A few key objectives for a DevOps would be to
- Reduce organization silos
- Accept failures as normal
- Implement smaller incremental changes to a system
- Leverage tooling and automation
- Measure everything
SRE would also look at these same objectives but the perspective differs, it would be more user-centric and revolve around service level objectives (SLOs).
“Reduce organization silos” — SRE would strive to make sure that everyone has the same view and approach to working on the system given any environment -dev, stage or prod.
“Accept failures as normal” — SRE takes blameless postmortems very seriously.
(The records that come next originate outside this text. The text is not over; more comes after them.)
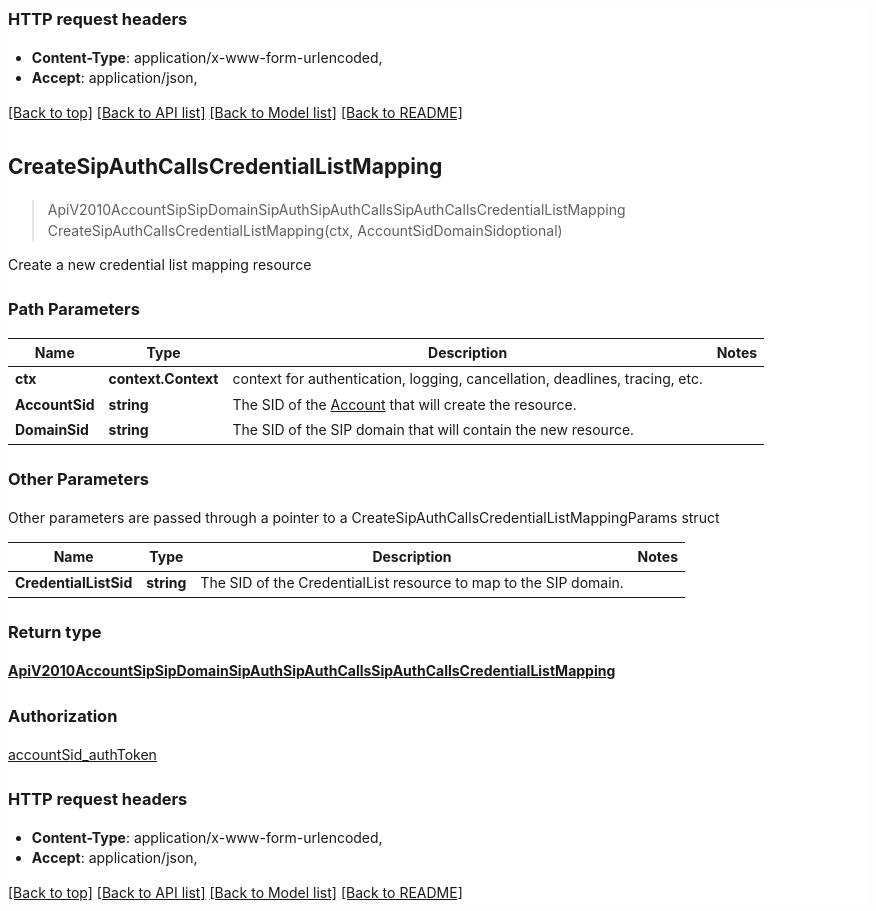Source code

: ### HTTP request headers

- **Content-Type**: application/x-www-form-urlencoded, 
- **Accept**: application/json, 

[[Back to top]](#) [[Back to API list]](../README.md#documentation-for-api-endpoints)
[[Back to Model list]](../README.md#documentation-for-models)
[[Back to README]](../README.md)


## CreateSipAuthCallsCredentialListMapping

> ApiV2010AccountSipSipDomainSipAuthSipAuthCallsSipAuthCallsCredentialListMapping CreateSipAuthCallsCredentialListMapping(ctx, AccountSidDomainSidoptional)



Create a new credential list mapping resource

### Path Parameters


Name | Type | Description  | Notes
------------- | ------------- | ------------- | -------------
**ctx** | **context.Context** | context for authentication, logging, cancellation, deadlines, tracing, etc.
**AccountSid** | **string** | The SID of the [Account](https://www.twilio.com/docs/iam/api/account) that will create the resource. | 
**DomainSid** | **string** | The SID of the SIP domain that will contain the new resource. | 

### Other Parameters

Other parameters are passed through a pointer to a CreateSipAuthCallsCredentialListMappingParams struct


Name | Type | Description  | Notes
------------- | ------------- | ------------- | -------------
**CredentialListSid** | **string** | The SID of the CredentialList resource to map to the SIP domain. | 

### Return type

[**ApiV2010AccountSipSipDomainSipAuthSipAuthCallsSipAuthCallsCredentialListMapping**](ApiV2010AccountSipSipDomainSipAuthSipAuthCallsSipAuthCallsCredentialListMapping.md)

### Authorization

[accountSid_authToken](../README.md#accountSid_authToken)

### HTTP request headers

- **Content-Type**: application/x-www-form-urlencoded, 
- **Accept**: application/json, 

[[Back to top]](#) [[Back to API list]](../README.md#documentation-for-api-endpoints)
[[Back to Model list]](../README.md#documentation-for-models)
[[Back to README]](../README.md)
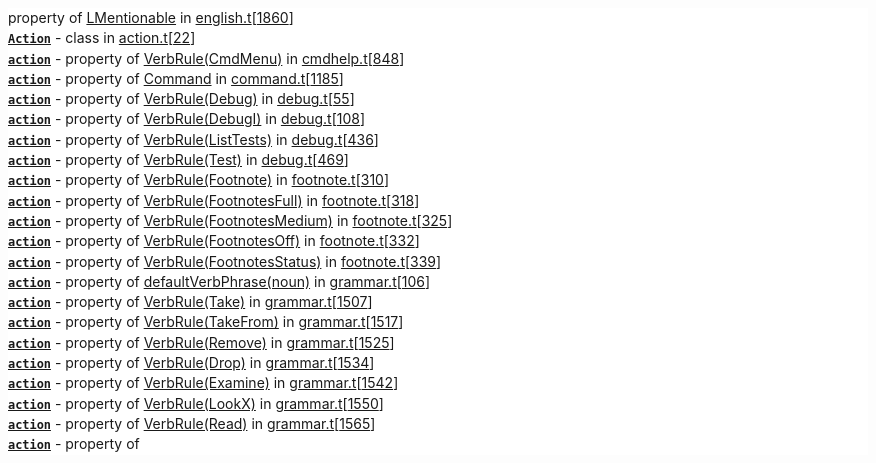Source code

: property of [LMentionable](../object/LMentionable.html) in
[english.t](../file/english.t.html)\[[1860](../source/english.t.html#1860)\]  
[**`Action`**](../object/Action.html) - class in
[action.t](../file/action.t.html)\[[22](../source/action.t.html#22)\]  
[**`action`**](../object/VerbRule(CmdMenu).html#action) - property of
[VerbRule(CmdMenu)](../object/VerbRule(CmdMenu).html) in
[cmdhelp.t](../file/cmdhelp.t.html)\[[848](../source/cmdhelp.t.html#848)\]  
[**`action`**](../object/Command.html#action) - property of
[Command](../object/Command.html) in
[command.t](../file/command.t.html)\[[1185](../source/command.t.html#1185)\]  
[**`action`**](../object/VerbRule(Debug).html#action) - property of
[VerbRule(Debug)](../object/VerbRule(Debug).html) in
[debug.t](../file/debug.t.html)\[[55](../source/debug.t.html#55)\]  
[**`action`**](../object/VerbRule(DebugI).html#action) - property of
[VerbRule(DebugI)](../object/VerbRule(DebugI).html) in
[debug.t](../file/debug.t.html)\[[108](../source/debug.t.html#108)\]  
[**`action`**](../object/VerbRule(ListTests).html#action) - property of
[VerbRule(ListTests)](../object/VerbRule(ListTests).html) in
[debug.t](../file/debug.t.html)\[[436](../source/debug.t.html#436)\]  
[**`action`**](../object/VerbRule(Test).html#action) - property of
[VerbRule(Test)](../object/VerbRule(Test).html) in
[debug.t](../file/debug.t.html)\[[469](../source/debug.t.html#469)\]  
[**`action`**](../object/VerbRule(Footnote).html#action) - property of
[VerbRule(Footnote)](../object/VerbRule(Footnote).html) in
[footnote.t](../file/footnote.t.html)\[[310](../source/footnote.t.html#310)\]  
[**`action`**](../object/VerbRule(FootnotesFull).html#action) - property
of [VerbRule(FootnotesFull)](../object/VerbRule(FootnotesFull).html) in
[footnote.t](../file/footnote.t.html)\[[318](../source/footnote.t.html#318)\]  
[**`action`**](../object/VerbRule(FootnotesMedium).html#action) -
property of
[VerbRule(FootnotesMedium)](../object/VerbRule(FootnotesMedium).html) in
[footnote.t](../file/footnote.t.html)\[[325](../source/footnote.t.html#325)\]  
[**`action`**](../object/VerbRule(FootnotesOff).html#action) - property
of [VerbRule(FootnotesOff)](../object/VerbRule(FootnotesOff).html) in
[footnote.t](../file/footnote.t.html)\[[332](../source/footnote.t.html#332)\]  
[**`action`**](../object/VerbRule(FootnotesStatus).html#action) -
property of
[VerbRule(FootnotesStatus)](../object/VerbRule(FootnotesStatus).html) in
[footnote.t](../file/footnote.t.html)\[[339](../source/footnote.t.html#339)\]  
[**`action`**](../object/defaultVerbPhrase(noun).html#action) - property
of [defaultVerbPhrase(noun)](../object/defaultVerbPhrase(noun).html) in
[grammar.t](../file/grammar.t.html)\[[106](../source/grammar.t.html#106)\]  
[**`action`**](../object/VerbRule(Take).html#action) - property of
[VerbRule(Take)](../object/VerbRule(Take).html) in
[grammar.t](../file/grammar.t.html)\[[1507](../source/grammar.t.html#1507)\]  
[**`action`**](../object/VerbRule(TakeFrom).html#action) - property of
[VerbRule(TakeFrom)](../object/VerbRule(TakeFrom).html) in
[grammar.t](../file/grammar.t.html)\[[1517](../source/grammar.t.html#1517)\]  
[**`action`**](../object/VerbRule(Remove).html#action) - property of
[VerbRule(Remove)](../object/VerbRule(Remove).html) in
[grammar.t](../file/grammar.t.html)\[[1525](../source/grammar.t.html#1525)\]  
[**`action`**](../object/VerbRule(Drop).html#action) - property of
[VerbRule(Drop)](../object/VerbRule(Drop).html) in
[grammar.t](../file/grammar.t.html)\[[1534](../source/grammar.t.html#1534)\]  
[**`action`**](../object/VerbRule(Examine).html#action) - property of
[VerbRule(Examine)](../object/VerbRule(Examine).html) in
[grammar.t](../file/grammar.t.html)\[[1542](../source/grammar.t.html#1542)\]  
[**`action`**](../object/VerbRule(LookX).html#action) - property of
[VerbRule(LookX)](../object/VerbRule(LookX).html) in
[grammar.t](../file/grammar.t.html)\[[1550](../source/grammar.t.html#1550)\]  
[**`action`**](../object/VerbRule(Read).html#action) - property of
[VerbRule(Read)](../object/VerbRule(Read).html) in
[grammar.t](../file/grammar.t.html)\[[1565](../source/grammar.t.html#1565)\]  
[**`action`**](../object/VerbRule(LookIn).html#action) - property of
Errors are normal, but keep a tight check on them with the help of assigned error budgets.
“Implement smaller incremental changes to a system” — With larger updates to the system comes the risk of multiple failures. Alternatively, smaller incremental updates make testing and mitigating the failures a lot easier. SRE will advocate smaller and incremental changes too!
“Leverage tooling and automation” — SRE measures the toil, and busts them with automation and tooling.
“Measure everything” — Measuring different parameters of the system is critical. SRE uses pretty much the same monitoring tools as DevOps to deduce SLOs, SLIs and error budgets.